Generative AI was used as part of the research pipeline, not as an author. GLM-4-FlashX was used during the experiments to generate wiki-style natural-language fragments, compile fragments into structured rule representations, and parse fragments into slot-level representations, as described in the Methodology section. The prompts, schemas, generated outputs, rule objects, and evaluation scripts were checked by the author through deterministic programmatic validation and aggregate error analysis. Generative AI was not used to fabricate experimental results, references, or conclusions. The author remains fully responsible for the manuscript content, experimental design, analysis, and interpretation.
Appendix A. Illustrative Rule--Fragment--Compilation Triple
The following example shows one complete data point from the benchmark, illustrating the correspondence between a formal rule, its large language model-generated fragment, and the compiled output.
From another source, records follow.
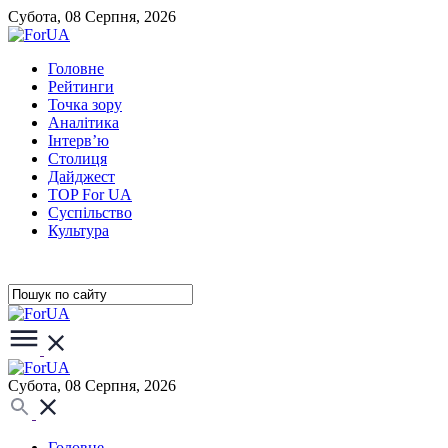
Субота, 08 Серпня, 2026
Головне
Рейтинги
Точка зору
Аналітика
Інтерв’ю
Столиця
Дайджест
TOP For UA
Суспiльство
Культура
Субота, 08 Серпня, 2026
Головне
Ground-truth rule (lending\_approval\_000002):
{"head": "loan_approved", "consequence_value": true, "conditions_boundary": [["credit_score", "<=", 686], ["employment_months", ">", 168], ["loan_amount", ">", 282476]], "exceptions_boundary": [["debt_to_income", ">=", 0.8]], "scope": {"product": "personal_loan"}}
Generated fragment (GLM-4-FlashX, temperature = 0.7): ``In the realm of personal loan approvals, a loan is deemed eligible for approval if the applicant’s credit score is 686 or lower, they have been employed for more than 168 months, and the loan amount exceeds \$282,476. However, if the debt-to-income ratio is 80\% or higher, the loan application does not qualify for automatic approval under the criteria.''
Compiled output (success = true, behavioral agreement = 0.97 on 200 test inputs): the pipeline correctly recovers all three condition slots and the exception slot. The debt-to-income threshold is normalized from the percentage representation (80\%) to the ratio scale (0.8) by an explicit extraction rule in the compiler prompt, demonstrating how the compiler’s normalization logic handles unit mismatches introduced during fragment generation.